### Exercise inputs
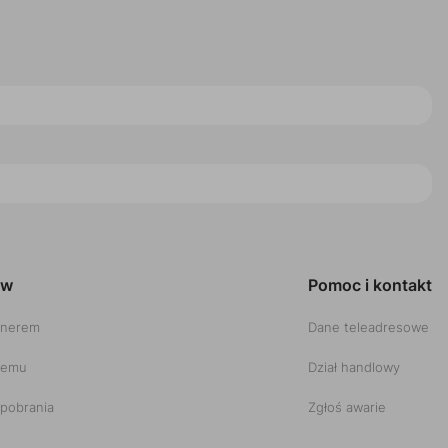
ów
Pomoc i kontakt
tnerem
Dane teleadresowe
temu
Dział handlowy
pobrania
Zgłoś awarie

### Exercise prompt
Print every text line of the data above verbatim and in the same order. Omit the pictures from the output.

### Answer for the task
ów
Pomoc i kontakt
tnerem
Dane teleadresowe
temu
Dział handlowy
pobrania
Zgłoś awarie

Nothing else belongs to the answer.